Project Evo X GSR- Testing the K&N Typhoon Cold Air Intake
By Mike Kojima
Our latest addition to the MotoIQ Project Car Posse is the second Project Evo X in our test fleet. Our first Project Evo X is an MR model with the SST dual clutch transmission. The owner of that Evo is reluctant to venture beyond very simple engine bolt ons due to the nature of the transmission. He has already experienced overheating and limp mode with just a few laps around a track and even when we installed auxiliary cooling he was shocked to see how badly hammered the transmission fluid on the car was after just a few miles.
|The K&N Typhoon Cold Air Intake is a high quality piece. The kit was complete down to the last bit of hardware.

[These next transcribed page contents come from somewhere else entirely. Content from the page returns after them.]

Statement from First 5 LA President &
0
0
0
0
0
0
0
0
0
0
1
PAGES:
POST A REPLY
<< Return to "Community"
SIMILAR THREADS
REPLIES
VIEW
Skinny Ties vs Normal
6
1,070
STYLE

Since the car is his daily driver, he was reluctant to modify the engine beyond some simple stuff so we had to find another Project Evo X to showcase some more parts in the engine department. Our new Evo X is a five speed GSR model owned by KW Tech Chris Marion who we work with quite a bit in the Formula D and road race world.

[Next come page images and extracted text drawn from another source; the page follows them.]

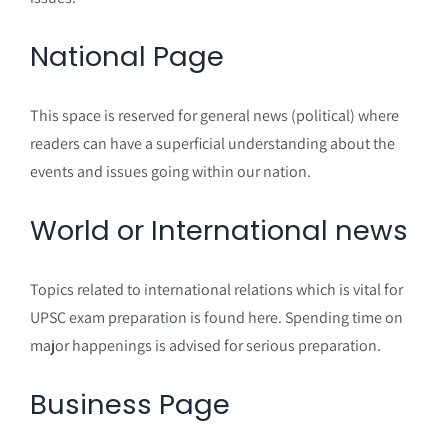
National Page
This space is reserved for general news (political) where
readers can have a superficial understanding about the
events and issues going within our nation.
World or International news
Topics related to international relations which is vital for
UPSC exam preparation is found here. Spending time on
major happenings is advised for serious preparation.
Business Page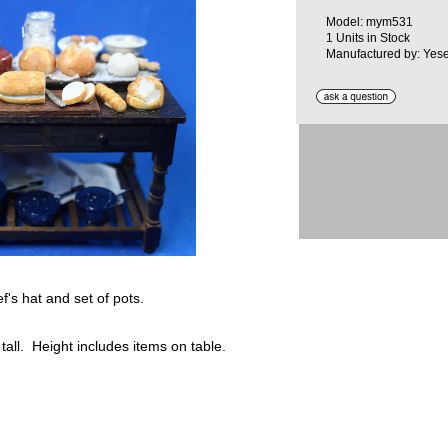
Model: mym531
1 Units in Stock
Manufactured by: Yese
's hat and set of pots.
 tall. Height includes items on table.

|Due to the EVO X's penchant for being difficult with Cold Air Intakes, mostly due to altered MAF readings causing A/F drift, we enlisted the help of an experienced tuner, Naji Dahi of Looney Tuning to help us do a more complete and thorough evaluation of the intake. Here Naji is reflashing the ECU so EvoScan, a data logging software that is especially for Evolutions can be used.
We have a bunch of mods planned for Chris’s car, the first being a Typhoon cold air intake by K&N. The Intake worked so well that we decided to make it our first MotoIQ Certified Legit evaluation. The K&N Typhoon intake came with a dyno sheet that proudly proclaimed guaranteed power. Glancing at the dyno sheet we could see that the intake increased power by 20 hp near peak RPM. That seemed like a big gain so we had our concerns, this was a lot for just an intake, was it true or BS? We were going to find out with testing that was a little more in depth than just strapping the car to a dyno for a few quick pulls.
|To monitor the A/F ratio we used an Innovate Motorsports KM-2 air/ fuel ratio meter. We ran the sensor in the exhaust since the stock exhaust didn't have a bung to mount the Bosch wideband sensor. Naji told us he sees comparable results using a tailpipe mount sensor to one in the downpipe although he prefers that the sensor be located in the downpipe.
The stock airbox and intake on the Evo X is pretty restrictive. The stock ECU programming is also very rich. Depending on the year of the car, the Evo X tends to run an air fuel ratio of 9.5:1 or richer in stock condition. This is exceedingly rich, so rich that the car is surfing right on the limit of rich knock, where a super rich mixture can actually contribute to detonation. The Evo X responds well to air intakes as they relieve the restriction and also tend to make the car run leaner.
|The K&N Typhoon air intake comes with a set of excellent instructions with clear pictures which of course we didn't read until after we were done and noticed a few extra parts, duh.